Has anyone done a study on the origins on the school culture of punishment? I have Alfie Kohn’s Punished By Rewards but haven’t read it. Maybe he’ll talk about it in terms of what the behaviorist approach to discipline was reacting againt. Most teachers, though, seem to think that people learn b/c they are rewarded and will do better if they are punished……. everyone except them, that is. THEY learn for the sake of learning, for the love of knowledge; but the rest of us shlubs prefer to screw off, mouth off, shilly-shally and dilly-dally, anything but learn.
My first impulse is to look at the personalities of the teachers. How many of them (notice I’ve switched to ’them’ as opposed to ’us’) were goody-goody two-shoes type students, always eager to please the teacher, always ready with the perfect homework? I’ve noticed the look on the face of teachers when I mention that I was not a good student and really didn’t care that much about doing assigned work. Because I loved to read, the work in everything except math and science came pretty easy to me. But their reaction is to my oppositional stance. I think it truly shocks them.

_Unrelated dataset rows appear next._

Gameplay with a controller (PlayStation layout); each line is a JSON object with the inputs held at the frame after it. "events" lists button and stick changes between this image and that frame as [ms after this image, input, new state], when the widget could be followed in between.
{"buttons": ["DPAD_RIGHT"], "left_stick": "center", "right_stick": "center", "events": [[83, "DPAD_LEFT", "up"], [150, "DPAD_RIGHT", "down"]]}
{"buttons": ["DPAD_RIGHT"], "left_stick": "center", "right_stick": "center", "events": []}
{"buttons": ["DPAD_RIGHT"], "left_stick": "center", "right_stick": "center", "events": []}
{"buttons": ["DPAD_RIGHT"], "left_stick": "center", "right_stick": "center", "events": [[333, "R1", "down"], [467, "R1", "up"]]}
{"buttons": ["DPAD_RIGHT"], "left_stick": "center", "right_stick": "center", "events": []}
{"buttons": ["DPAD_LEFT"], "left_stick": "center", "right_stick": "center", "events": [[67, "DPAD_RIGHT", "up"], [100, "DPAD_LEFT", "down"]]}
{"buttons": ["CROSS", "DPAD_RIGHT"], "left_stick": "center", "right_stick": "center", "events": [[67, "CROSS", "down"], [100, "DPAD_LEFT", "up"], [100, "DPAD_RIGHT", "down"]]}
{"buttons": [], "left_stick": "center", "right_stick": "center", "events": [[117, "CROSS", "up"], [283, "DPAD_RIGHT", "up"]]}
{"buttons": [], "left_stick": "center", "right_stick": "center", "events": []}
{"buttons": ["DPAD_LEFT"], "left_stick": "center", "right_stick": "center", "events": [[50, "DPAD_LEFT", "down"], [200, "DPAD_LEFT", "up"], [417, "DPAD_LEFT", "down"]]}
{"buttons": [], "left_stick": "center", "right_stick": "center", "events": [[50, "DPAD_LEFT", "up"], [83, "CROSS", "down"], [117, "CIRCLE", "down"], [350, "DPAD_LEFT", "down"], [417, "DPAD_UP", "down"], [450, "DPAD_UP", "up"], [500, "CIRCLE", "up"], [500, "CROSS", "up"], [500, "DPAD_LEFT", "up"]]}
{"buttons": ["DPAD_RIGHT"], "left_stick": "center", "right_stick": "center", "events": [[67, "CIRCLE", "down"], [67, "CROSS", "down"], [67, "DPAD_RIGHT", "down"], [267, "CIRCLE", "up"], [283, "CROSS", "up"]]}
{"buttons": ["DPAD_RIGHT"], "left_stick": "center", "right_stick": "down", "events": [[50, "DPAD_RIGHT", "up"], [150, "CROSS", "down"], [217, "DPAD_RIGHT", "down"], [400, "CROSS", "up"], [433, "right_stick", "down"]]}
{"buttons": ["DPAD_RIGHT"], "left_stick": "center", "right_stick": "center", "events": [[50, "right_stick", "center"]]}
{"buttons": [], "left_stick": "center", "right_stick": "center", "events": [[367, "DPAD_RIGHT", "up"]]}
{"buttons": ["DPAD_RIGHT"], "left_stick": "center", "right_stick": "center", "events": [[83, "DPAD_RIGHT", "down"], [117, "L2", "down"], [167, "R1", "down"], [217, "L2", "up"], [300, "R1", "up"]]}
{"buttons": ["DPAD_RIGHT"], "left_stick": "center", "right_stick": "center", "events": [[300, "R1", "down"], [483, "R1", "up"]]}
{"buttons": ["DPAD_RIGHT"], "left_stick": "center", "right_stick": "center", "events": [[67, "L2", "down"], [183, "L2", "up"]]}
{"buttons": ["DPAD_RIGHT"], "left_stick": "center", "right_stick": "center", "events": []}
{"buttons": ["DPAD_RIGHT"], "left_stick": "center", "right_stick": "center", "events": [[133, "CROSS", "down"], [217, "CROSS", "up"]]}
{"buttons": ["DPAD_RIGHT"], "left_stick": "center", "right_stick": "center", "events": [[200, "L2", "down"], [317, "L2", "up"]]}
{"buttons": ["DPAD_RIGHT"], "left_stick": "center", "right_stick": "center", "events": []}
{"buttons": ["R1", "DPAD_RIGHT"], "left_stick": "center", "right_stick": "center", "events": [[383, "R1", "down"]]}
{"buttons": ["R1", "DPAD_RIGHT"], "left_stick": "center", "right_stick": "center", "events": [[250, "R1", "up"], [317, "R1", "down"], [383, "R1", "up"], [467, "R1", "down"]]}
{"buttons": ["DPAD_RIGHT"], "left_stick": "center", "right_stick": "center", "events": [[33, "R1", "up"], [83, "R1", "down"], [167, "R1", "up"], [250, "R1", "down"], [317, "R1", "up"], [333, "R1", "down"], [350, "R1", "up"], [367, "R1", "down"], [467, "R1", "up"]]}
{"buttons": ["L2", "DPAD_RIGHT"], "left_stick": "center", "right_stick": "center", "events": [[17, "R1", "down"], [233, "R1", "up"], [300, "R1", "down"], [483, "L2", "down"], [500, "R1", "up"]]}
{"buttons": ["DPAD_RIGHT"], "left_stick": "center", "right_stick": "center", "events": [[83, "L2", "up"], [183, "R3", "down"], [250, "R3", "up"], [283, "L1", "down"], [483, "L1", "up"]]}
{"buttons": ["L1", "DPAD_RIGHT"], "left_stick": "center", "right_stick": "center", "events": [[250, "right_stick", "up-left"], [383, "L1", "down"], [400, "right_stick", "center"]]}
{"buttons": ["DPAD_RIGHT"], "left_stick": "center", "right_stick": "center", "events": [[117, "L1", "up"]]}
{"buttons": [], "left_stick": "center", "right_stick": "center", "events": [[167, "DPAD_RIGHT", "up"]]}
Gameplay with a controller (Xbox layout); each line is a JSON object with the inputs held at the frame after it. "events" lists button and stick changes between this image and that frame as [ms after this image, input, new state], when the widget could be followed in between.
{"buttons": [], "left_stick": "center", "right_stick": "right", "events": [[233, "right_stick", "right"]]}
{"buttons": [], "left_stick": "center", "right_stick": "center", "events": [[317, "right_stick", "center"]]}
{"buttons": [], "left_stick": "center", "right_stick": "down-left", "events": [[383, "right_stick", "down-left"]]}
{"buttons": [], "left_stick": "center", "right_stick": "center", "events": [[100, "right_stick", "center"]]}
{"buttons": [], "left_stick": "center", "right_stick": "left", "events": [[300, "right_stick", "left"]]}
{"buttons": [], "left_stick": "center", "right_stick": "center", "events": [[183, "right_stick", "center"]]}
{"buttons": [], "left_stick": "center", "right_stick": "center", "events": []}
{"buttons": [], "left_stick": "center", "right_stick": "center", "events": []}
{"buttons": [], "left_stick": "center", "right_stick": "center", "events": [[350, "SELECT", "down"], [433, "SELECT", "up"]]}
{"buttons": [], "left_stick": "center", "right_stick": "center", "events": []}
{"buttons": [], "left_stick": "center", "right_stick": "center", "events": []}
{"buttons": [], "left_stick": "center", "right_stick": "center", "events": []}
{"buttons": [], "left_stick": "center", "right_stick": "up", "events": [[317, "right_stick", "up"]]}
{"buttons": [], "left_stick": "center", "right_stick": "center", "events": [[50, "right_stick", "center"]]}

Which makes me think teaching may be an interitance from the medieval guilds or religious orders demanding conformity and obedience. How else explain the huge discrepancy in the time spent on how to teach and the time spent on how to punish? Could it be that they remember the kids who were insouciant in the face of their mighty struggles to satisfy the teachers and they still resent it?
No matter how silly these ramblings may seem, I don’t think many people will find my observations that far from reality. Anyone who has sat through the endless department meetings where teaching methods and positive approaches to students are given short shrift while detailed arguments are advanced for how many points to deduct for this or that infraction of teacher expectations can wonder with me just what is going on.